• [Do this] Write out the stretch from the line containing "order: Malpighiales" through the end of the records as a JSON list of strings, one per line, with blank lines skipped and the pictures left out.
>> begin Material supplied
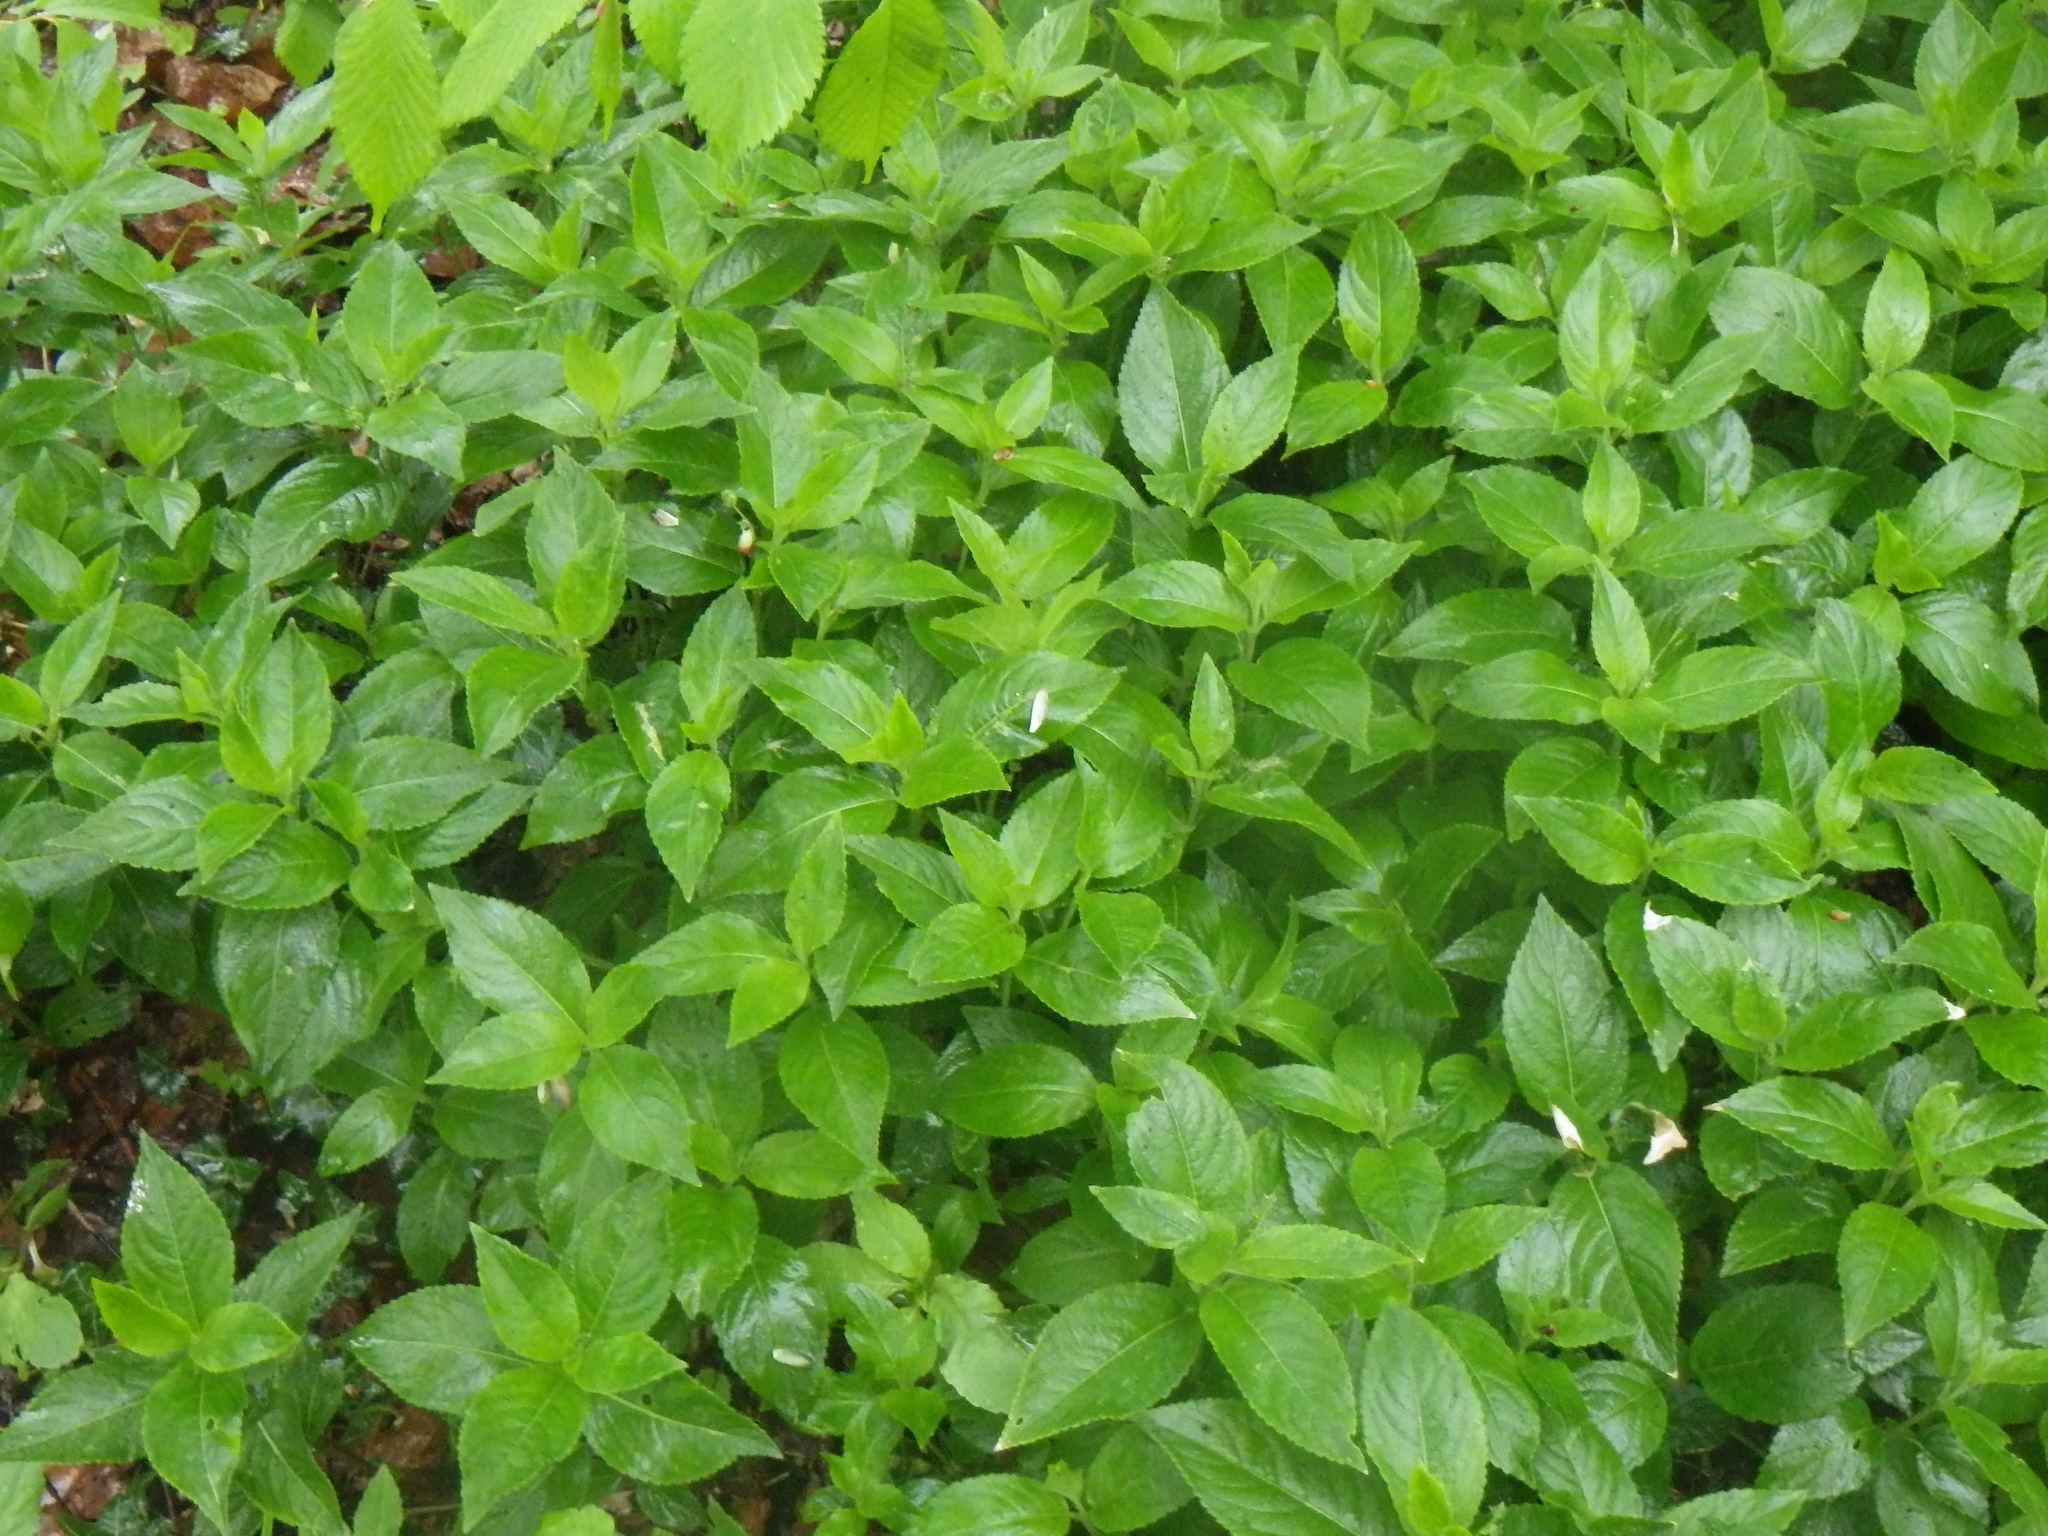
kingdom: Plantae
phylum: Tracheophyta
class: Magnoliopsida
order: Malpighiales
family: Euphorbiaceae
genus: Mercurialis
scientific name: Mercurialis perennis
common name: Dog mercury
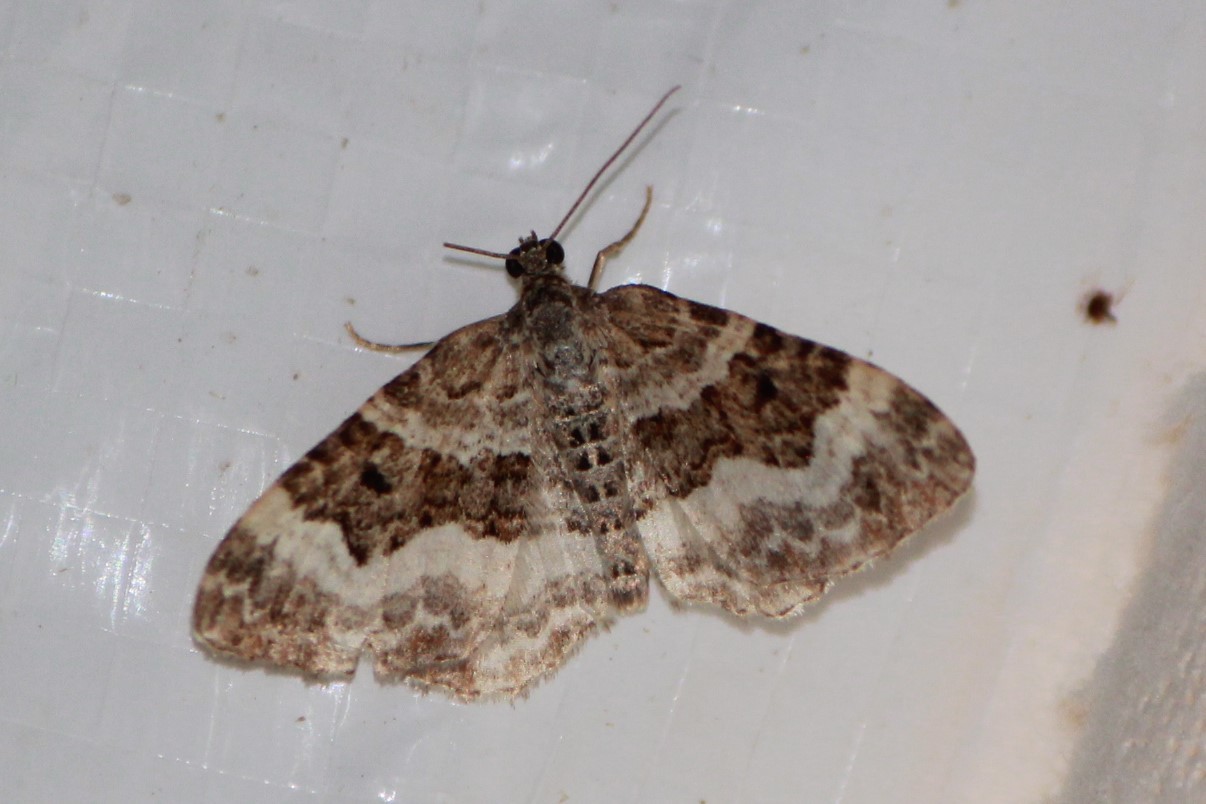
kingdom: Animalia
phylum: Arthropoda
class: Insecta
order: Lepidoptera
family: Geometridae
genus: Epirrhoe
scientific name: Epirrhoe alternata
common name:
>> end Material supplied
• [The result]
[
  "order: Malpighiales",
  "family: Euphorbiaceae",
  "genus: Mercurialis",
  "scientific name: Mercurialis perennis",
  "common name: Dog mercury",
  "kingdom: Animalia",
  "phylum: Arthropoda",
  "class: Insecta",
  "order: Lepidoptera",
  "family: Geometridae",
  "genus: Epirrhoe",
  "scientific name: Epirrhoe alternata",
  "common name:"
]